Surabaya (ANTARA News) - Mantan Menteri Pendidikan dan Kebudayaan (Mendikbud) Mohammad Nuh menyarankan, Kemendikbud senantiasa memperkuat peran guru Bimbingan Konseling (BK) guna mengantisipasi kejahatan seksual di kalangan anak-anak yang belakangan ini cukup marak.

"Kurikulum 2013 memang akan menjadi sarana pendidikan karakter, namun hasil dari pendidikan karakter itu masih akan kelihatan dalam 15 hingga 20 tahun," katanya di sela-sela seminar "Peran Guru BK Menangani Penyalahgunaan Teknologi Informasi" di Universitas Nahdlatul Ulama Surabaya (Unusa), Jawa Timur, Sabtu.

Nuh menjelaskan, selama menunggu 15 hingga 20 tahun itu akan selalu ada penyimpangan oleh siswa.

"Karena itu, kita jangan menunggu, namun menciptakan penjaga karakter, yakni Guru BK di sekolah dan pendidik komunitas di desa/kelurahan. Guru BK perlu ditingkatkan terus wawasannya, lalu pendidik komunitas harus ada, seperti guru ngaji RT/RW," katanya.

Ketua Umum Yayasan Rumah Sakit Islam Surabaya (RSIS), yang membawahi RSI dan Unusa, itu mengemukakan pihaknya menggagas Kurikulum 2013 (K-13) sebenarnya untuk mencetak anak-anak Indonesia yang berkarakter, baik karakter moralitas, karakter nasionalisme maupun karakter pribadi (kreatif, jujur, toleran).

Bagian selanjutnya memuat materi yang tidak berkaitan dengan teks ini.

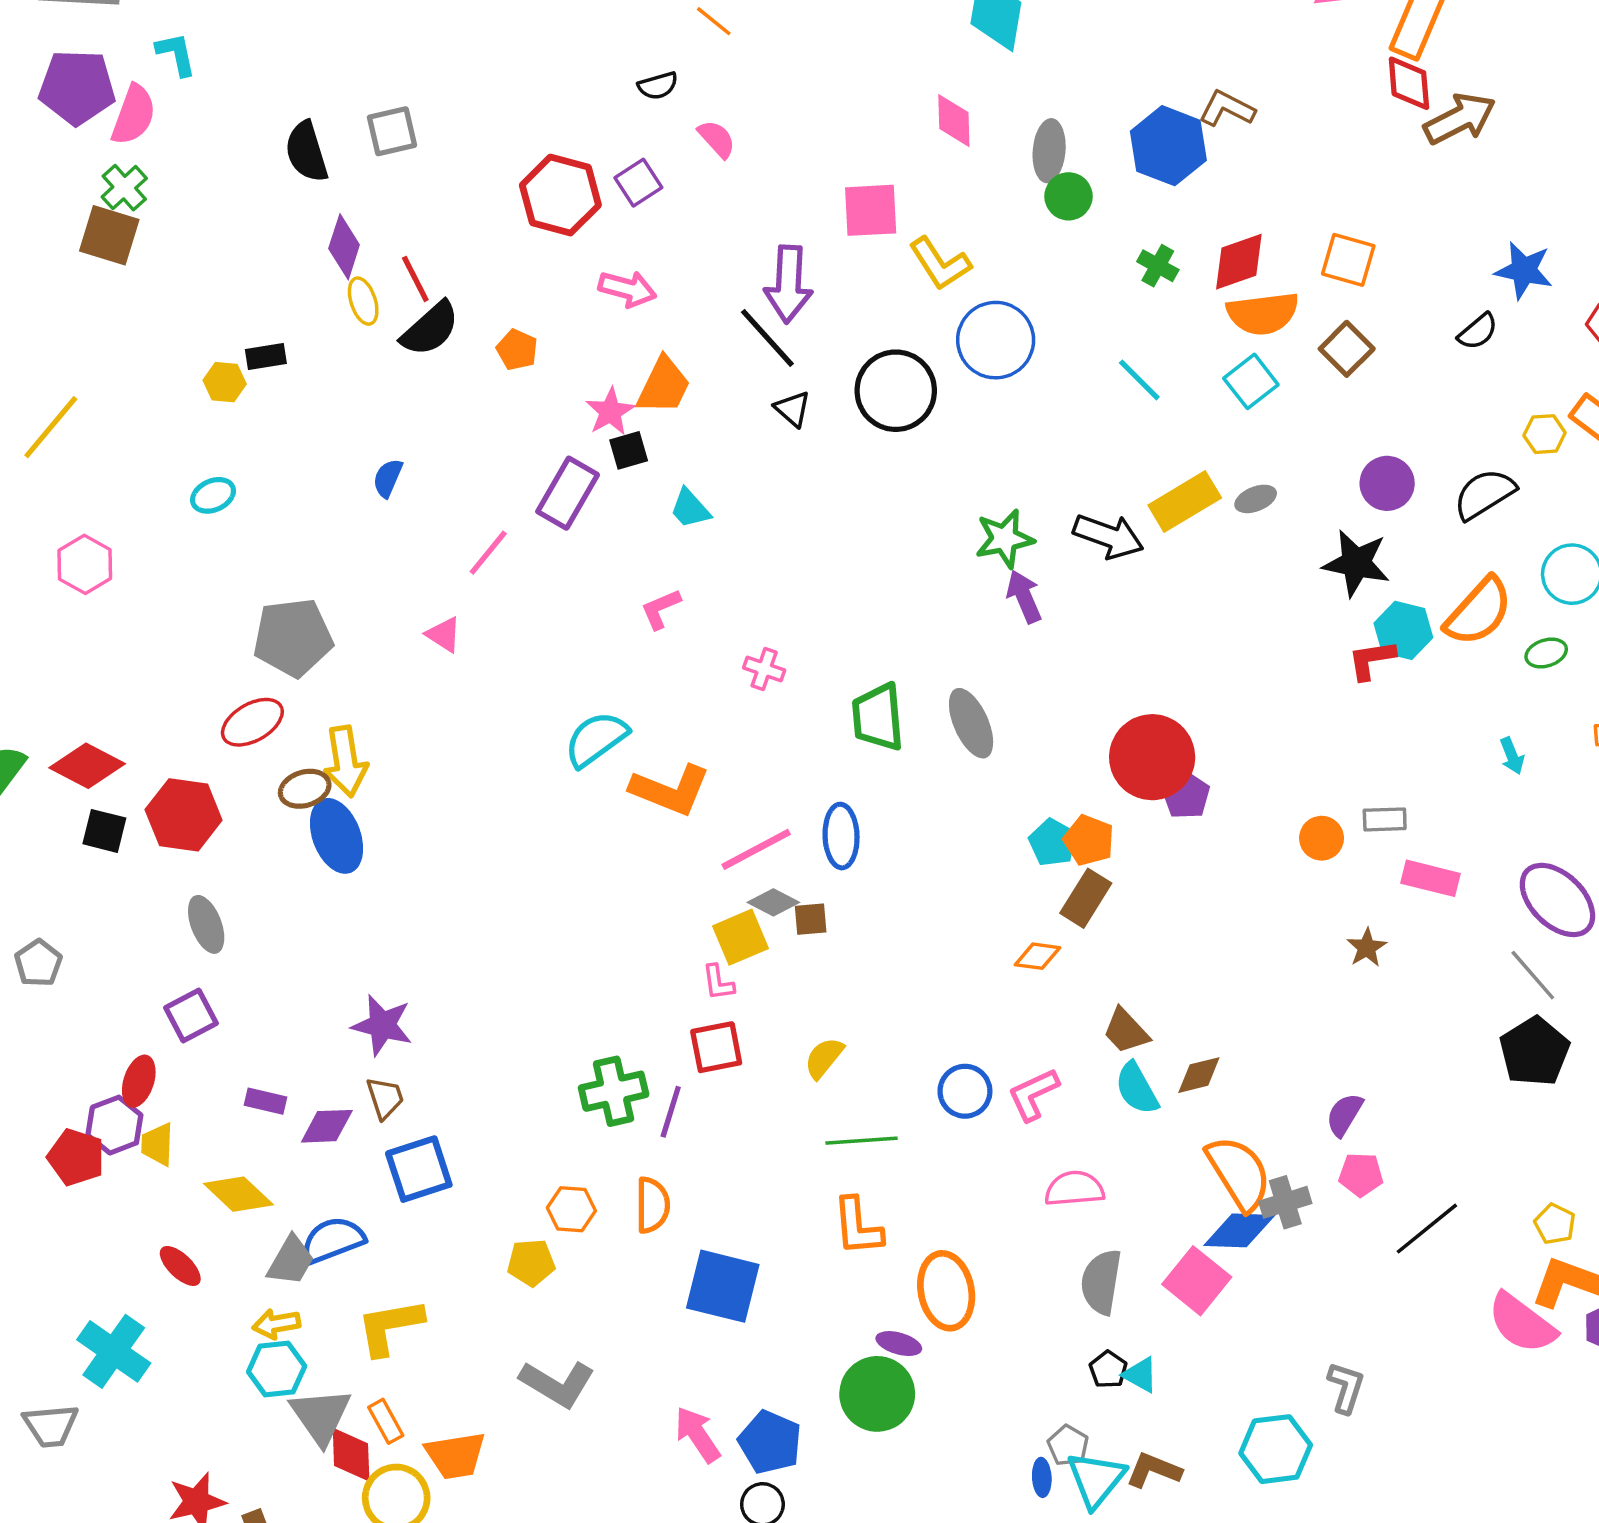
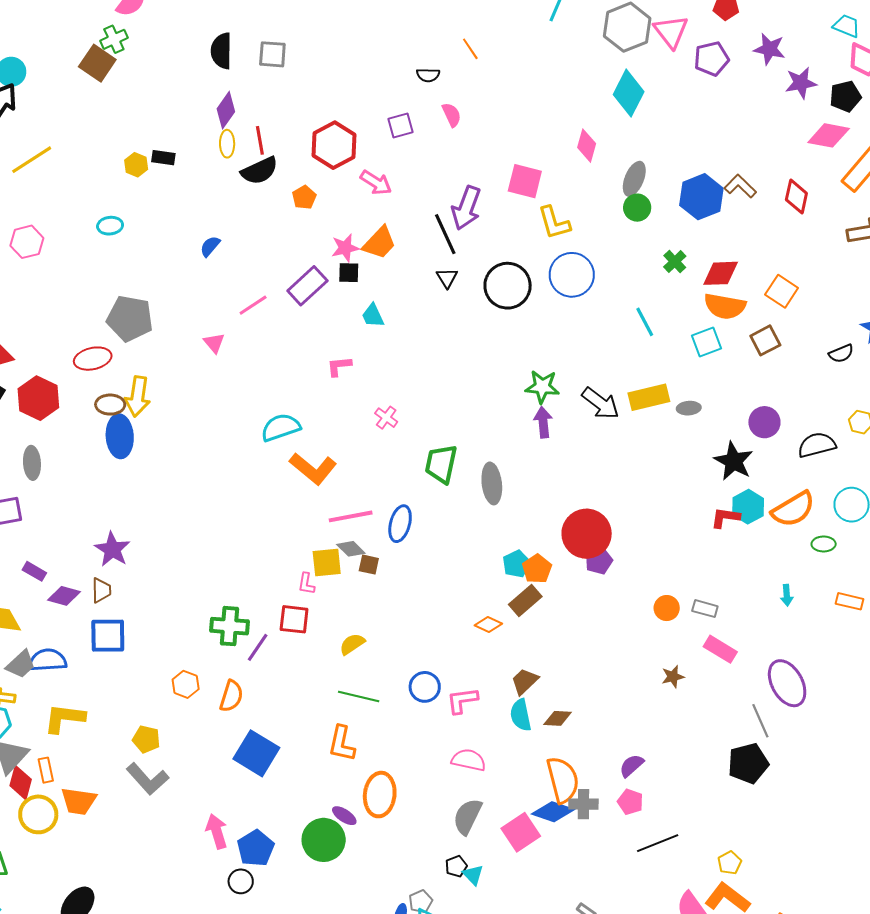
red diamond: (1409, 83) -> (796, 196), moved
red hexagon: (560, 195) -> (334, 145), moved
brown trapezoid: (1126, 1031) -> (525, 681), turned 72
yellow pentagon: (531, 1263) -> (146, 739), moved

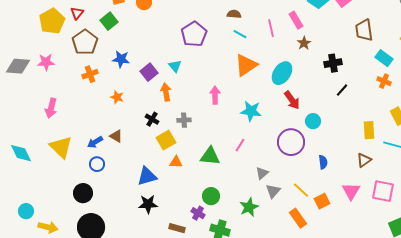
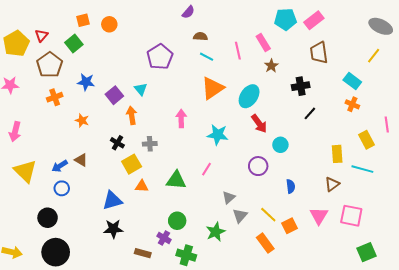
brown trapezoid: (364, 30) -> (319, 53), moved
purple circle: (291, 142) -> (258, 166), size x0.7

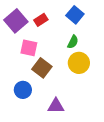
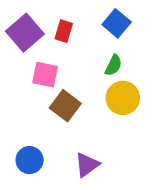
red rectangle: (41, 20) -> (64, 31), turned -40
blue circle: (23, 90) -> (30, 160), moved
purple triangle: (56, 106) -> (87, 165), turned -36

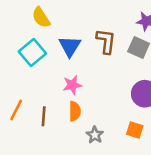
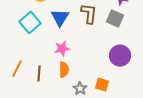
orange square: (135, 130) -> (102, 85), moved

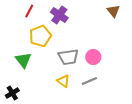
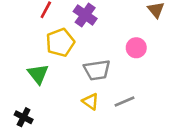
pink circle: (93, 57) -> (136, 48), moved
black cross: (12, 93) -> (24, 117), turned -32

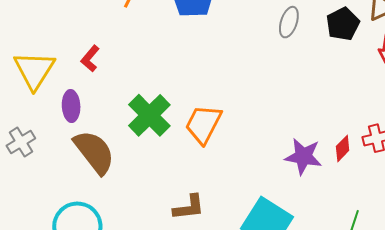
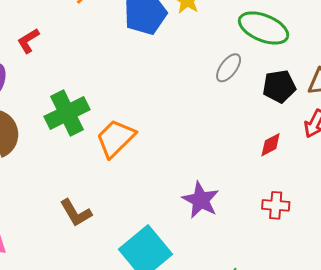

"Di balik kemajuan yang terjadi di Indonesia, kita prihatin dengan rendahnya karakter, karena itu tidak ada cara yang efektif untuk mengatasi hal itu selain pendidikan karakter," kata Guru Besar Institut Teknologi Sepuluh Nopember Surabaya (ITS) yang baru saja menerima penghargaan dari Kaisar Jepang itu.

Menurut dia, pendidikan karakter yang mencetak moralitas, nasionalisme (karakter kebangsaan) dan karakter pribadi itu tidak hanya dapat dibentuk oleh satu bidang keilmuan, seperti ilmu agama atau budi pekerti, apalagi ia menyebut Indonesia sudah masuk "darurat karakter".

"Karena itu, K-13 memasukkan pendidikan karakter itu dalam semua mata pelajaran, seperti matematika itu bisa saja diberi nilai delapan, tapi kalau caranya mencontek, maka nilai matematika itu delapan, tapi nilai sikap dalam matematika bisa nol. Jadi, karakter itu dinilai oleh semua guru," penerima Anugerah Medali Emas Kemerdekaan Pers 2012 itu.

Namun, ia menyadari bahwa penilaian seperti itu merupakan hal yang sulit bagi guru, karena pendidikan di Indonesia selama ini hanya menilai pengetahuan.

"Jadi, kalau dibilang sulit memang iya, tapi saya kira hal itu hanya kebiasaan," demikian M. Nuh.